■ Excerpt
Kazi Jasimuddin Ahmed

Personal information
- Full name: Kazi Jasimuddin Ahmed Joshi
- Date of birth: 2 November 1963 (age 62)
- Place of birth: Khulna, East Pakistan (present-day Bangladesh)
- Height: 1.75 m (5 ft 9 in)
- Position: Right winger

Senior career*
- Years: Team / Apps / (Gls)
- 1981–1987: Mohammedan SC
- 1988–1989: Agrani Bank SC
- 1989–1990: Brothers Union
- 1991–1992: Mohammedan SC

International career
- 1984: Bangladesh U19
- 1982–1988: Bangladesh

Managerial career
- 1999: Mohammedan SC (assistant)
- 2005: Mohammedan SC
- 2009: Beanibazar SC
- 2013–2014: Mohammedan SC Jr.
- 2014–2016: Mohammedan SC
- 2016: Sheikh Jamal DC

= Kazi Jasimuddin Ahmed Joshi =

Bangladeshi footballer

Kazi Jasimuddin Ahmed (কাজী জসিম উদ্দিন আহমেদ; born 2 November 1963), known by his nickname Joshi, is a former Bangladeshi football player and coach.

==Early life==
Joshi was born on 2 November 1963 in Khulna, Bangladesh to Shafi Uddin Ahmed and Kazi Arefa Ahmed. He grew up playing football near the Daulatpur Railway Station and was the seventh eldest among six brothers and three sisters, among which the eldest brother was martyred in the Bangladesh Liberation War. His brothers, Kazi Salahuddin and Kazi Jamiluddin Ahmed, were both footballers, with the latter also playing in the First Division during the 80s.

==Club career==
In 1980, Joshi began playing in the Khulna League for WAPDA SC under the captaincy of former Shadhin Bangla football team goalkeeper, Aniruddha Chatterjee. The following year, Joshi joined First Division League club Mohammedan SC after impressing the club's coach, Golam Sarwar Tipu, during an exhibition match while playing for Khulna XI. From 1983 to 1984, Joshi achieved a rare feat by scoring against arch-rivals, Abahani Krira Chakra, during every single competitive encounter. On 14 July 1985, Joshi suffered a severe knee injury during a league game against Wari Club. He returned to the field in 1987, however, failed regain his previous form.

■ Records supplied
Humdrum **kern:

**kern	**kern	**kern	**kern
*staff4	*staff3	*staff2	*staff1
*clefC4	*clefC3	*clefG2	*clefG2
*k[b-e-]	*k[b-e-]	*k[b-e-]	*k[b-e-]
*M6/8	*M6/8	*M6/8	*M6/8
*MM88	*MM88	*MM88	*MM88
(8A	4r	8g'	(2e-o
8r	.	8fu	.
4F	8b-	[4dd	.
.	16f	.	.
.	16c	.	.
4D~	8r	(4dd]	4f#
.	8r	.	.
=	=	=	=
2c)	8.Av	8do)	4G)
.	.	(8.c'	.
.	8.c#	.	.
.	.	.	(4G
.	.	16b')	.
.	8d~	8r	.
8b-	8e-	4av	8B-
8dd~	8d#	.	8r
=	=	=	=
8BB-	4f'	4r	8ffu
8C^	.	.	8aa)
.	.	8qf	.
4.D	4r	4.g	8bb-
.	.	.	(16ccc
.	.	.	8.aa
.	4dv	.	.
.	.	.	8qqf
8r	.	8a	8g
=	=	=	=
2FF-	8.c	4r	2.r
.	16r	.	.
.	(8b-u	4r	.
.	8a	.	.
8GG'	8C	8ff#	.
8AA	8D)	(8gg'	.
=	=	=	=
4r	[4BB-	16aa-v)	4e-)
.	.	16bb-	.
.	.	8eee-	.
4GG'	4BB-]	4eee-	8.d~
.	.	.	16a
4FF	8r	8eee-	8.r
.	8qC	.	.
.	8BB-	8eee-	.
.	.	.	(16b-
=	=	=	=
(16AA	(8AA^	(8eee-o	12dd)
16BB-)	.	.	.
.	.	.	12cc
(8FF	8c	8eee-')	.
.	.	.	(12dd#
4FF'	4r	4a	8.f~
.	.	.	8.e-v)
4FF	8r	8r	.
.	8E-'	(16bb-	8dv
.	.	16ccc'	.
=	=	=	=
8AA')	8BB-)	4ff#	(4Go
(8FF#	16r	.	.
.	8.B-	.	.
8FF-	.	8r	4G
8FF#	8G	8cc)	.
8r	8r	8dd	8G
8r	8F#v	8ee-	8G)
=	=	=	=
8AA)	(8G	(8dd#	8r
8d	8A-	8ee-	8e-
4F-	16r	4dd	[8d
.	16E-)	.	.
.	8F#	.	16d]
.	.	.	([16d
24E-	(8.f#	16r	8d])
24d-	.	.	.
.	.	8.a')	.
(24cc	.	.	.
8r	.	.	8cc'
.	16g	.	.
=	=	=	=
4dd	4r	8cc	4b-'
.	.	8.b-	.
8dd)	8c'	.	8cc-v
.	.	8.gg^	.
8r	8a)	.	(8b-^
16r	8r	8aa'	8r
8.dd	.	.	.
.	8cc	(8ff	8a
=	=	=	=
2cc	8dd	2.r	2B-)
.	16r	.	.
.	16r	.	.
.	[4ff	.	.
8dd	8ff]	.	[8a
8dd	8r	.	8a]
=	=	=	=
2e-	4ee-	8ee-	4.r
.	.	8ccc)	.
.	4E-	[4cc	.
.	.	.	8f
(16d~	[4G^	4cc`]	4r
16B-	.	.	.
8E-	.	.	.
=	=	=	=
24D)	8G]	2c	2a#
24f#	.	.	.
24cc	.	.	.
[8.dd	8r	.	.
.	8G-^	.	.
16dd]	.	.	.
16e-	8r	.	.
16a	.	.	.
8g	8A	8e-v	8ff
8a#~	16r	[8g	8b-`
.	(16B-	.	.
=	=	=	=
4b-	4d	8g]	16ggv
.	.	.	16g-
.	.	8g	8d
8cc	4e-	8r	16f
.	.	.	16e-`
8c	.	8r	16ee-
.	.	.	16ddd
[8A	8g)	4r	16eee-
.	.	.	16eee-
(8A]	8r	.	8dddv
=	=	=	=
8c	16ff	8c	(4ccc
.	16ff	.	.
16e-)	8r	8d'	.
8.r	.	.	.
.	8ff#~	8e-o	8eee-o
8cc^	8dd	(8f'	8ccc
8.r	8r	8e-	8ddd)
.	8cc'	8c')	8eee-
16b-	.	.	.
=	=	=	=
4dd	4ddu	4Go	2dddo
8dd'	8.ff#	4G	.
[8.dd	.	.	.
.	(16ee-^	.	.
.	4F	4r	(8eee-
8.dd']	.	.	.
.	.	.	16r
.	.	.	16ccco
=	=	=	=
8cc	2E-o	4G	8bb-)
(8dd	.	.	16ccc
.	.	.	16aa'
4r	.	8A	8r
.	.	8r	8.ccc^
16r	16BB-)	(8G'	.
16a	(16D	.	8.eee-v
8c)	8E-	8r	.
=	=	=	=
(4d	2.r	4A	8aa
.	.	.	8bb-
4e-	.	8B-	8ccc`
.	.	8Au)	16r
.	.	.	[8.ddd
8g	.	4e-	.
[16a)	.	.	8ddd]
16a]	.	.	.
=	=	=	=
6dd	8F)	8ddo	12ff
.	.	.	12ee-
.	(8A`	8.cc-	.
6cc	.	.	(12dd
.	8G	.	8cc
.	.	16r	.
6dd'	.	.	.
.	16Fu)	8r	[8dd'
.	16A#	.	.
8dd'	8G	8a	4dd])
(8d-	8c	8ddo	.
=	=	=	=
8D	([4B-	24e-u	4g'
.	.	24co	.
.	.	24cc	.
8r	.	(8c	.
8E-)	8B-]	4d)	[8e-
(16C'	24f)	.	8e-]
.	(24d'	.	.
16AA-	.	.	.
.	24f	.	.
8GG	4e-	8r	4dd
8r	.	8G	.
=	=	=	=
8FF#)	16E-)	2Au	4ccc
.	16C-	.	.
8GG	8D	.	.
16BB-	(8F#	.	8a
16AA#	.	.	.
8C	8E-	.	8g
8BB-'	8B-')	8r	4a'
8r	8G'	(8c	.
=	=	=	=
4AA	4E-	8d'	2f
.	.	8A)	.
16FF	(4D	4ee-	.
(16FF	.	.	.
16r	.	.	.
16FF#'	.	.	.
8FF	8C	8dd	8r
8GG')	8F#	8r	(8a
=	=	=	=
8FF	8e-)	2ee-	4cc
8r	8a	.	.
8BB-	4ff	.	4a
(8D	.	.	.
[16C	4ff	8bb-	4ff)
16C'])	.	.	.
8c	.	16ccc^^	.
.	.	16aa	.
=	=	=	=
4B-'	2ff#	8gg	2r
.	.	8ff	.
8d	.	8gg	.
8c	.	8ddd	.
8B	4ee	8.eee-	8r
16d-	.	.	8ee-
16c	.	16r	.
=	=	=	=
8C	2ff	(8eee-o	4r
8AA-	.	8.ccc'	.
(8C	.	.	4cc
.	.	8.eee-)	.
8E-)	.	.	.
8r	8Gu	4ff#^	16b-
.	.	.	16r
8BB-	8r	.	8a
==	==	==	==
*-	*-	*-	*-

■ What to produce
Write out, word for word, the part of the Kazi Jasimuddin Ahmed biography that begins at the words "- 2014–2016: Mohammedan" and stops after "player and coach.".

■ Exercise response
- 2014–2016: Mohammedan SC
- 2016: Sheikh Jamal DC

= Kazi Jasimuddin Ahmed Joshi =

Bangladeshi footballer

Kazi Jasimuddin Ahmed (কাজী জসিম উদ্দিন আহমেদ; born 2 November 1963), known by his nickname Joshi, is a former Bangladeshi football player and coach.